REPUBLIQUE FRANCAISE

AU NOM DU PEUPLE FRANCAIS

LA COUR DE CASSATION, PREMIÈRE CHAMBRE CIVILE, a rendu l'arrêt suivant :


Sur le moyen unique :

Vu l'article 311-14 du Code civil, ensemble l'article 3 du même Code ;

Attendu qu'aux termes du premier de ces textes, la filiation est régie par la loi personnelle de la mère au jour de la naissance de l'enfant ; que selon le second, il incombe au juge français, pour les droits indisponibles, de mettre en application même d'office, la règle de conflit de lois et de rechercher le droit étranger compétent ;

Attendu que Mme X... mariée à M. Bertrand Y... le 2 novembre 2002, a donné naissance, le 27 décembre 2002, à un enfant Christophe Michel, déclaré à l'état civil sous le nom de Y... ; que M. Y... a intenté une action en désaveu de paternité sur le fondement des articles 312 et suivant du Code civil français ; que l'arrêt attaqué a déclaré l'action recevable mais non fondée ;

Attendu qu'en statuant alors que M. Y... indiquait dans ses conclusions que Mme X... était de nationalité roumaine, la Cour d'appel a violé les textes susvisés ;

PAR CES MOTIFS :

CASSE ET ANNULE, dans toutes ses dispositions, l'arrêt rendu le 3 janvier 2006, entre les parties, par la Cour d'appel de Rennes ; remet, en conséquence, la cause et les parties dans l'état où elles se trouvaient avant ledit arrêt et, pour être fait droit, les renvoie devant la Cour d'appel de Rennes, autrement composée ;

Condamne Mme X... aux dépens;

Dit que sur les diligences du procureur général près la Cour de cassation, le présent arrêt sera transmis pour être transcrit en marge ou à la suite de l'arrêt cassé ;

Ainsi fait et jugé par la Cour de cassation, première chambre civile, et prononcé par le président en son audience publique du six février deux mille huit.

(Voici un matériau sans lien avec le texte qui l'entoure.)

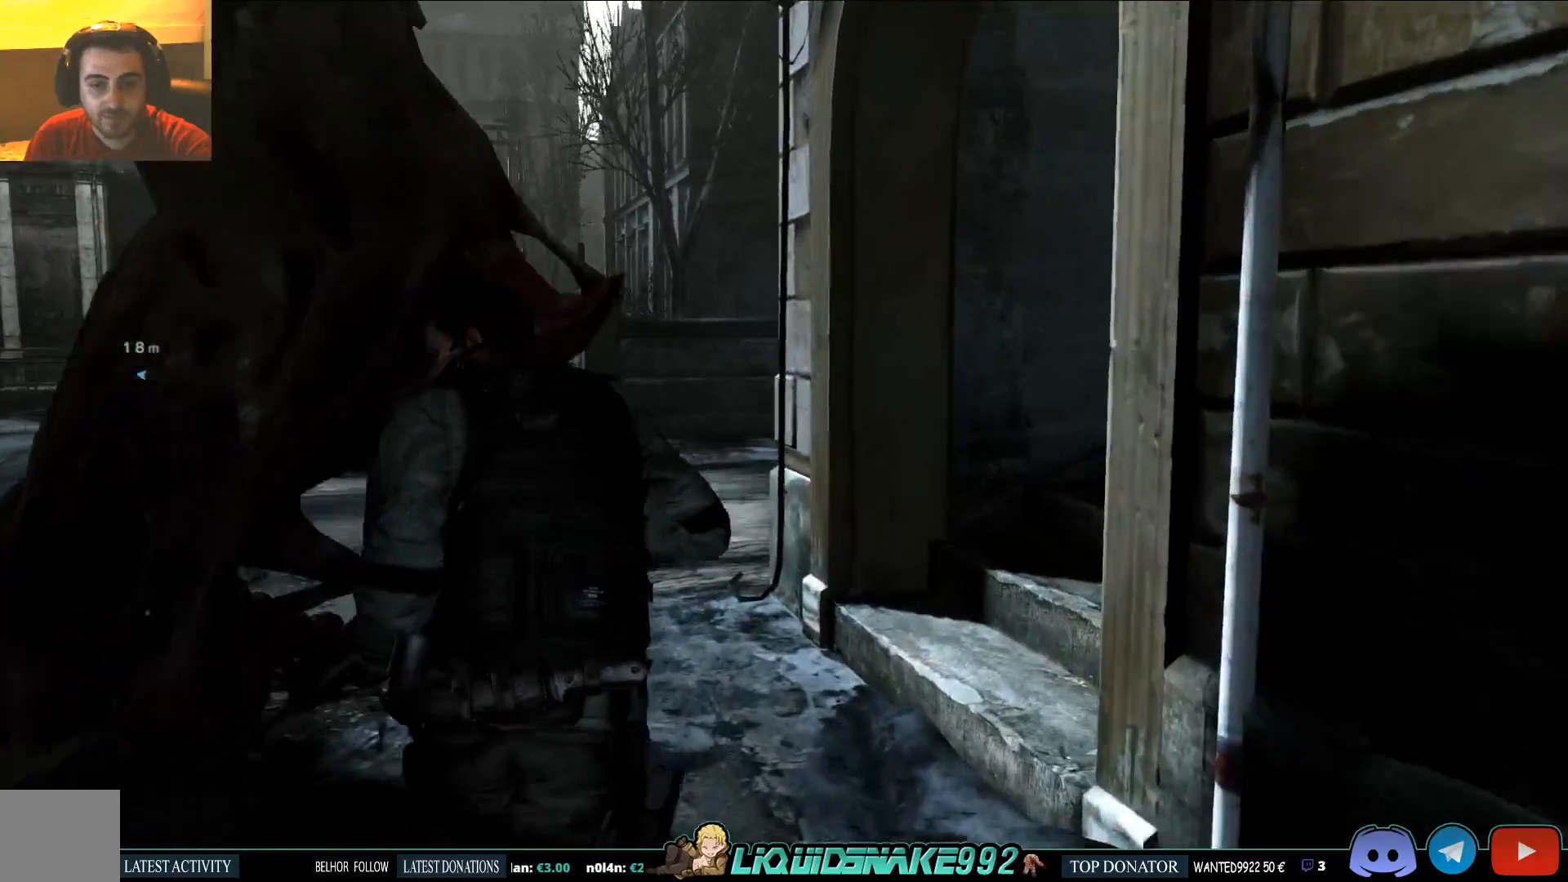
{"dt_ms": 500, "buttons": [], "left_stick": "up", "right_stick": "up-right", "events": [[383, "right_stick", "up-right"]]}
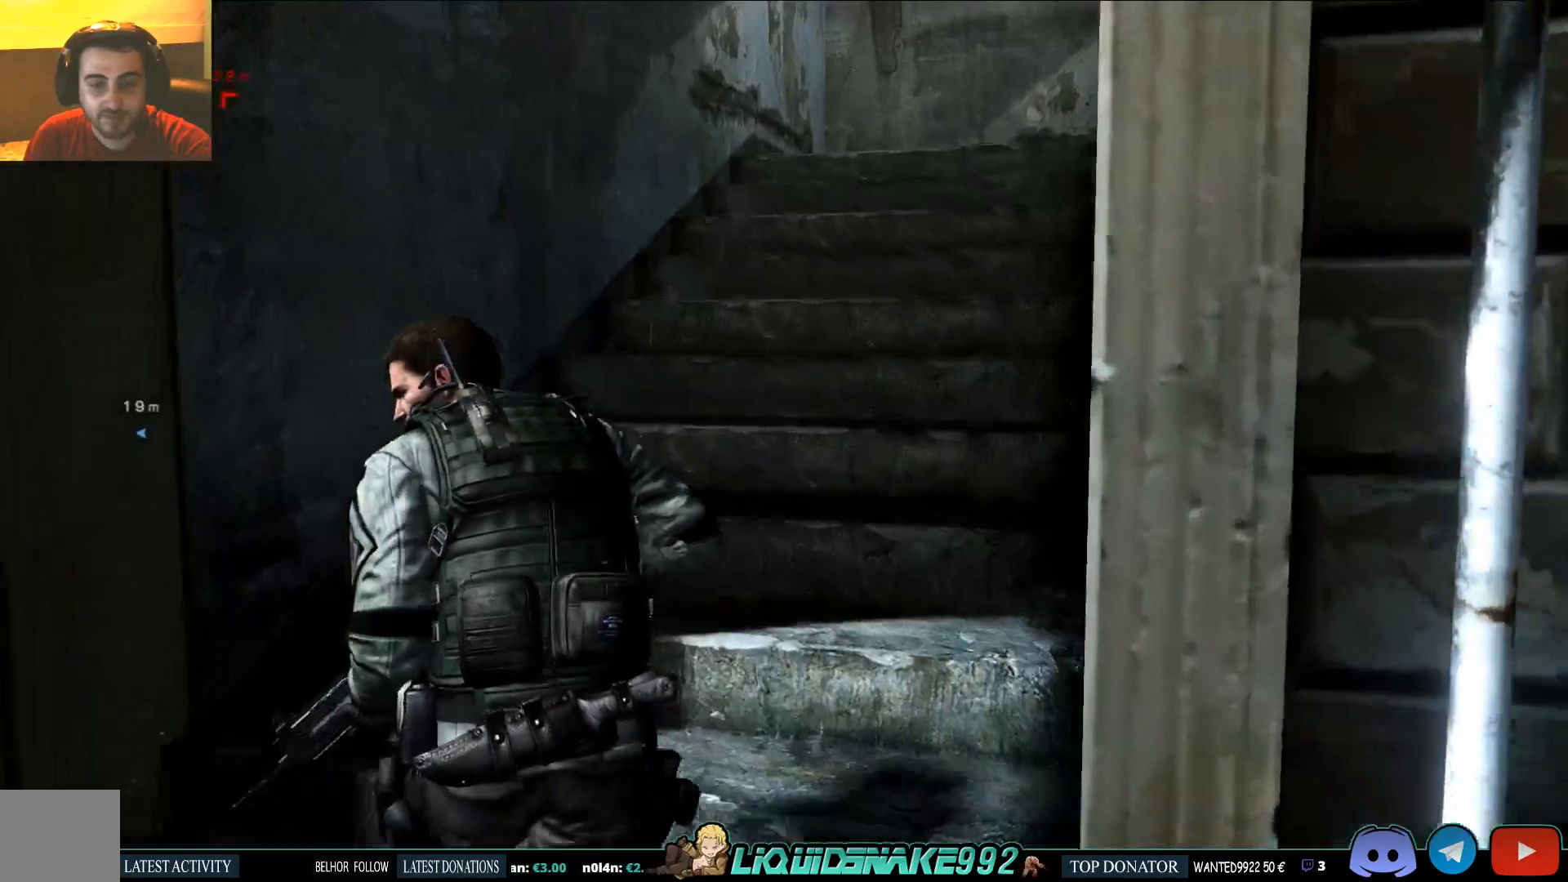
{"dt_ms": 1000, "buttons": [], "left_stick": "up", "right_stick": "center"}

Décision attaquée : Cour d'appel de Rennes du 3 janvier 2006

Commentaire

L’arrêt de la Cour de cassation (première chambre civile) du 6 février 2008 s’inscrit dans une ligne dorénavant bien tracée sur les pouvoirs des juges du fond d’appliquer d’office la règle de conflit de lois française et la loi étrangère ainsi désignée.

En censurant l’arrêt de la Cour d’appel de Rennes en date du 3 janvier 2006, la Haute juridiction tente de poursuivre son rôle d’unification de la jurisprudence en matière de droit international privé en droit de la filiation[1].

Mme Elena Y, de nationalité roumaine, mariée avec M. Bertrand X, avait donné naissance le 27 décembre 2002 à Christophe Michel Z, déclaré à l’état civil sous le nom de M. X. Ce dernier a fait assigner Mme Y et la direction Générale des Interventions sanitaires et sociales, en qualité d’administrateur ad hoc du mineur Christophe X aux fins de désaveu de paternité. Le Tribunal de grande instance de Vannes avait débouté M. X, appelant devant la Cour d’appel de Rennes, laquelle confirma le jugement sur le terrain du seul droit français[2]. La preuve -par tous moyens- n’aurait pas été rapportée par le père de Christophe X. qu’il ne pouvait l’être, l’enfant étant né 55 jours après le mariage, deux ans avant la naissance, le 18 mai 2004, d’un autre enfant de Mme Y, conçu avec M. Constantin Y, l’ancien mari de Mme Y, repartie en Roumanie à une adresse qui n’était pas établie avec certitude.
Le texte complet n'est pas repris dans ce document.